Circuit design data:
—————

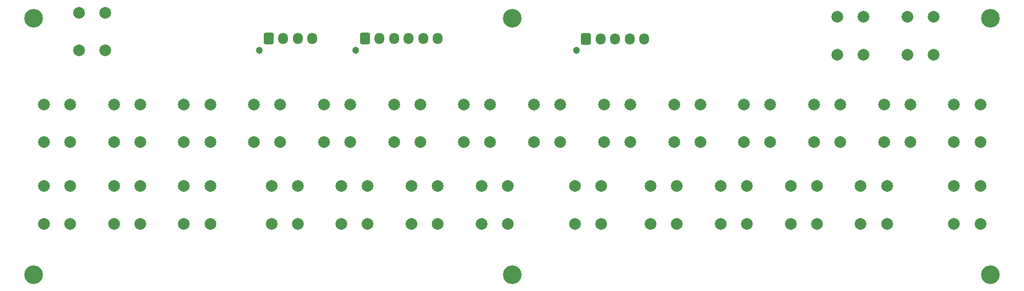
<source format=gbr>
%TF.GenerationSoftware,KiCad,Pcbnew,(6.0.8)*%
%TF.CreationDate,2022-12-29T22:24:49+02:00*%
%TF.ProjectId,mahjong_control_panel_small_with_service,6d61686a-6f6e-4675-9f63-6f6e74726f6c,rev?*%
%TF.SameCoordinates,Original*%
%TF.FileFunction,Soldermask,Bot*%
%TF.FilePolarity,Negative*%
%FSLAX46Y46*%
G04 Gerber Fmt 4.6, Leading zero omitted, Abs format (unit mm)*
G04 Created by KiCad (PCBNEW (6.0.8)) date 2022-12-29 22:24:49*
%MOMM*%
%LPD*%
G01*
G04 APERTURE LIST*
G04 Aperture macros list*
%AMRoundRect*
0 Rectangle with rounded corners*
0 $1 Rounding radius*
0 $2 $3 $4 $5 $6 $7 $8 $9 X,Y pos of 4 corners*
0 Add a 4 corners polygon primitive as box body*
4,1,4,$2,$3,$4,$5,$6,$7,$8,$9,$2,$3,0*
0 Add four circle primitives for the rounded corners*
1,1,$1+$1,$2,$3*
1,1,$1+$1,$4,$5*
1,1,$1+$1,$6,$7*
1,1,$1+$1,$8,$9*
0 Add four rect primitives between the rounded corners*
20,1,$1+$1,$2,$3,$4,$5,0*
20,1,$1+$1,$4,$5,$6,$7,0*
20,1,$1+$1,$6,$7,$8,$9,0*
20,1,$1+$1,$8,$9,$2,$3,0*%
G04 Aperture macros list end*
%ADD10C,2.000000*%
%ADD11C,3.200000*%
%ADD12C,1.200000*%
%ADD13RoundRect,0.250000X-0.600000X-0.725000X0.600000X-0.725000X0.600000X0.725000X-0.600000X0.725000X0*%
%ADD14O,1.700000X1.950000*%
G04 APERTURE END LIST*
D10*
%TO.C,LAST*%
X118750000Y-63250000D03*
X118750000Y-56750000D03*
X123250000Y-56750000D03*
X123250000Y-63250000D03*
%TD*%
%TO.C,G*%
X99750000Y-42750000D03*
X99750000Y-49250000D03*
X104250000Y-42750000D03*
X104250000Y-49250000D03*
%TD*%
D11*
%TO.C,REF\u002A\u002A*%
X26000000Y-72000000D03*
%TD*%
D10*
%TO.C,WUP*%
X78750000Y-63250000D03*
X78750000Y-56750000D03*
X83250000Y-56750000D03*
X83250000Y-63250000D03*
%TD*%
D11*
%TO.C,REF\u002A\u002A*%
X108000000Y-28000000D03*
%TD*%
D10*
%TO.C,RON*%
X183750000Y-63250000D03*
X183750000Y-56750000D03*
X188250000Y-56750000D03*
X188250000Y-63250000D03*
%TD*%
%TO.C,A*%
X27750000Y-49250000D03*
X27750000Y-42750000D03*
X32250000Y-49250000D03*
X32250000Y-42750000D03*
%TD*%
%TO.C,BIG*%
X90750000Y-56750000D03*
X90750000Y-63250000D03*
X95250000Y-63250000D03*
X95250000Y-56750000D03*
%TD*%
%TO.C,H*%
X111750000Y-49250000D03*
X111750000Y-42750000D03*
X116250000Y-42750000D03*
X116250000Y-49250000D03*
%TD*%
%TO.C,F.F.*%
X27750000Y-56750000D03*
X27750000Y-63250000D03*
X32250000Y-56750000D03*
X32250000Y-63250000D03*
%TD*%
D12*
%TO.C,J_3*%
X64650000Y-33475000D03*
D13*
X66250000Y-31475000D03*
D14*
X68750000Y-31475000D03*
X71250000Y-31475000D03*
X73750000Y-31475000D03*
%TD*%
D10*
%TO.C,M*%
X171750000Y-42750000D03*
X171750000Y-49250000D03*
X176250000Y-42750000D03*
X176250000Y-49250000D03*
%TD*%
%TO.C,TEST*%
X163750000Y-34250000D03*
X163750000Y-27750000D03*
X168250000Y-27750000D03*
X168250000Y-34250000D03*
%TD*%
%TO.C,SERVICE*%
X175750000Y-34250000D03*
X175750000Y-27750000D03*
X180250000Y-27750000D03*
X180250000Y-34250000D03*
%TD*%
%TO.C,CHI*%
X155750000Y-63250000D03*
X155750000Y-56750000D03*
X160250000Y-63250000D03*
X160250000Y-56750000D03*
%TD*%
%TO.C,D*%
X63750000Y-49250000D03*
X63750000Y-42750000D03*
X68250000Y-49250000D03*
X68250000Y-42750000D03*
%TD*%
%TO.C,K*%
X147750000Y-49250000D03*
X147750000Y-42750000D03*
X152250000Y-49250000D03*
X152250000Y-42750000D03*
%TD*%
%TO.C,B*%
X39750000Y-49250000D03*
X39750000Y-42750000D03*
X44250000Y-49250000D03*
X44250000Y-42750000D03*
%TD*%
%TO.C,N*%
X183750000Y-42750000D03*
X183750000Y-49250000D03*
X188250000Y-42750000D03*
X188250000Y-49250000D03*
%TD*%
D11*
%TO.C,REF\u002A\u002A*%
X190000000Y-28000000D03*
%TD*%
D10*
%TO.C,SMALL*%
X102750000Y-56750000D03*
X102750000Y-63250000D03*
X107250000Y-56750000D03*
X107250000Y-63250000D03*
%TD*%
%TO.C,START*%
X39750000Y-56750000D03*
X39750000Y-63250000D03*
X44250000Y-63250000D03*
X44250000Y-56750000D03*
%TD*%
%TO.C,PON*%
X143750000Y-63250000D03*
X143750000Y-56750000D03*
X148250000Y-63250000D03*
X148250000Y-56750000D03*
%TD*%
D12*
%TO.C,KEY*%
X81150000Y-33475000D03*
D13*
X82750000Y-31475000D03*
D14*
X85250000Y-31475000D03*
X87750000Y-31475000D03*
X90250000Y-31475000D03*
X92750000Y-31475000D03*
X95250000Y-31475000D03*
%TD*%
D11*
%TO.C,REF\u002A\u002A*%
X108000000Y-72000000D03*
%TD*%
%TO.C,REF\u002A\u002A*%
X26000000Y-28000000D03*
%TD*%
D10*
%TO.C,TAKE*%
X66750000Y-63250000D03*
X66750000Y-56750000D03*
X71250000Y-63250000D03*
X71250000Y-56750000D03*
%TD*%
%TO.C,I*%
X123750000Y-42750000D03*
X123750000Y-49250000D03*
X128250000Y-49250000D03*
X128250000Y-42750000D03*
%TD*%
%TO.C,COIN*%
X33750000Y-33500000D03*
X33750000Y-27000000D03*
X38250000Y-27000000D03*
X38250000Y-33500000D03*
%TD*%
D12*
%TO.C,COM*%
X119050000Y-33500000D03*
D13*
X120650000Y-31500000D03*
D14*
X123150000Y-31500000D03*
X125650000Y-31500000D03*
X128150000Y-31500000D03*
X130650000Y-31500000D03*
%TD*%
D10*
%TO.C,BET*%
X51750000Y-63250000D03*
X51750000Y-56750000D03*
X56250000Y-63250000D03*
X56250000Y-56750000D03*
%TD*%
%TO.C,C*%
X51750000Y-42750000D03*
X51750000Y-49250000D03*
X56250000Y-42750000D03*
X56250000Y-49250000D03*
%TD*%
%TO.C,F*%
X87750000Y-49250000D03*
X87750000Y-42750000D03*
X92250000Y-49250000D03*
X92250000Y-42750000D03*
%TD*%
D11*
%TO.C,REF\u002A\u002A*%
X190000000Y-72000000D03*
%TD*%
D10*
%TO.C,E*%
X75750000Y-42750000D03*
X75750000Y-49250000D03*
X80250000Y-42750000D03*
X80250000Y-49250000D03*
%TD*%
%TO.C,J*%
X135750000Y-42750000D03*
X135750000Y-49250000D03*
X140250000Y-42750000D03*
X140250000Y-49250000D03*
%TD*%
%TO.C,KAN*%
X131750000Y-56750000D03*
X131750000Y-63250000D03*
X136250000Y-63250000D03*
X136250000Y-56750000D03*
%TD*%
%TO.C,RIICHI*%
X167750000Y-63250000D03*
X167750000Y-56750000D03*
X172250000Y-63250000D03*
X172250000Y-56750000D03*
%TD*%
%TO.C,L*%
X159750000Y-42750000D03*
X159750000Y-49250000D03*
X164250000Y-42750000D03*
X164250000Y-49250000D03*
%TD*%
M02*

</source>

—————

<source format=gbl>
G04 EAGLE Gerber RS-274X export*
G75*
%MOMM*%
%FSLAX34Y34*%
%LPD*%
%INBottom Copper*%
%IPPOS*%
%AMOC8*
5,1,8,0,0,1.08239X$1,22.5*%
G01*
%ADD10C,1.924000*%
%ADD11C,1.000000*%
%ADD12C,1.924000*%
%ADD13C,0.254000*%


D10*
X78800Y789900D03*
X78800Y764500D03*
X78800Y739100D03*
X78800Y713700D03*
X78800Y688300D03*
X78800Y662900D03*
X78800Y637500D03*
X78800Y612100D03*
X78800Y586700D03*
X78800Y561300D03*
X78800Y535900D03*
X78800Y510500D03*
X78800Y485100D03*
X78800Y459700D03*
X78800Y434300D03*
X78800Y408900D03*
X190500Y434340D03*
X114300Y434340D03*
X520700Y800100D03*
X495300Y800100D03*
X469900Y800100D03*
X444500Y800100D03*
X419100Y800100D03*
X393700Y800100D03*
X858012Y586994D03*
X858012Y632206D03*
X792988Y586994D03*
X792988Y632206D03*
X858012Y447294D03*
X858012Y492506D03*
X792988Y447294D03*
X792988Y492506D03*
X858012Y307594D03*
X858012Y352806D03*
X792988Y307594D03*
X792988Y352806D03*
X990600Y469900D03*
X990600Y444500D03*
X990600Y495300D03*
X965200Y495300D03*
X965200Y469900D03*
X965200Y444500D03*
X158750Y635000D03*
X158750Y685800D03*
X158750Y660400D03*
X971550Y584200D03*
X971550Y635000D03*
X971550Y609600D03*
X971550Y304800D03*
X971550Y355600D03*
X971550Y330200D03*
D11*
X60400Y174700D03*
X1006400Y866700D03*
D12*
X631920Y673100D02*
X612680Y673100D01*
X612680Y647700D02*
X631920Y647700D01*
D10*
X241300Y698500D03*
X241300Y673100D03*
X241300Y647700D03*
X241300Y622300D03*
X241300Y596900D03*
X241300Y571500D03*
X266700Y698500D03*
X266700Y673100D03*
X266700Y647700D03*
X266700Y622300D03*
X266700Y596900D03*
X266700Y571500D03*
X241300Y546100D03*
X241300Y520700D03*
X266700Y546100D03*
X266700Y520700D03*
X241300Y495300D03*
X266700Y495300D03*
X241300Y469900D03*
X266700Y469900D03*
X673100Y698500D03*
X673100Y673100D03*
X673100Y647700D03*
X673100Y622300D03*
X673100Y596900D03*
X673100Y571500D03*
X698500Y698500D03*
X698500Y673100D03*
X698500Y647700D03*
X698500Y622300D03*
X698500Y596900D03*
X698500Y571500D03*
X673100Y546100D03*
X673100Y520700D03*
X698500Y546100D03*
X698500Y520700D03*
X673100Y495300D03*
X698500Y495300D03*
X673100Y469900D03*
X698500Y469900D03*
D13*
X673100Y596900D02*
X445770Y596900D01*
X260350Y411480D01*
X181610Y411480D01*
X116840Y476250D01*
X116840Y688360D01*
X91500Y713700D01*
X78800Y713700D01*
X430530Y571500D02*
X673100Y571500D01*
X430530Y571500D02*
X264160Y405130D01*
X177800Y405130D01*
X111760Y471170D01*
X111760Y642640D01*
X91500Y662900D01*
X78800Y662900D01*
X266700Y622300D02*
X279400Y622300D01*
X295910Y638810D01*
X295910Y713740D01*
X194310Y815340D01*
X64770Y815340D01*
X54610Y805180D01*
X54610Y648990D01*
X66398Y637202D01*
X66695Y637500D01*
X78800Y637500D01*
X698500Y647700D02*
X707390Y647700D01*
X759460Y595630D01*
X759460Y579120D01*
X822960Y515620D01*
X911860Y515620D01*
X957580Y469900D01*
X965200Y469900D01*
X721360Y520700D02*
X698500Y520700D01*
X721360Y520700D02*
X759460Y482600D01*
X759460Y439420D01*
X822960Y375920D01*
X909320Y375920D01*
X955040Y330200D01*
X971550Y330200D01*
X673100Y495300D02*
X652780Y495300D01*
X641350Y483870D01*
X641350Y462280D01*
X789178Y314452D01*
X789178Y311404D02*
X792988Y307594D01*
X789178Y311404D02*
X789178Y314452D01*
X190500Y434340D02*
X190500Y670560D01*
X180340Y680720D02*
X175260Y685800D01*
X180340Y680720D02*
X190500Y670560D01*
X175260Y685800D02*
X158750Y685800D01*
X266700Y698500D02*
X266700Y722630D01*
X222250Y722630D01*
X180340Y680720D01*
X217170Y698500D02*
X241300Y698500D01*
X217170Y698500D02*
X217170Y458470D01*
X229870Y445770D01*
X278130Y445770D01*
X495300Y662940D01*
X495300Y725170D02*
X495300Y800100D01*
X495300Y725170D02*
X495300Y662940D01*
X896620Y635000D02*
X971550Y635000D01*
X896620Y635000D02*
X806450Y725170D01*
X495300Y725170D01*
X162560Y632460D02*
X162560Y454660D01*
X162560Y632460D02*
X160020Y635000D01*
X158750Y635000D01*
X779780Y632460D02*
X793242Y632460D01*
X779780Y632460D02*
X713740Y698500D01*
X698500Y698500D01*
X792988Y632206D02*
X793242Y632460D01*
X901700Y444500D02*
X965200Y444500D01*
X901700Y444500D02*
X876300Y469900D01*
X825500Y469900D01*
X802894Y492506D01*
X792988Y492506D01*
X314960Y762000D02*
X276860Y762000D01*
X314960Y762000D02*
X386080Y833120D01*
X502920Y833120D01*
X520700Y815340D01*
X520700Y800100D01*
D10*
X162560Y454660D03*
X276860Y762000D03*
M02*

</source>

—————

WORK TASK: Identify the lines above with the word "macros". Copy them.

ANSWER TO THE EXERCISE:
G04 Aperture macros list*
G04 Aperture macros list end*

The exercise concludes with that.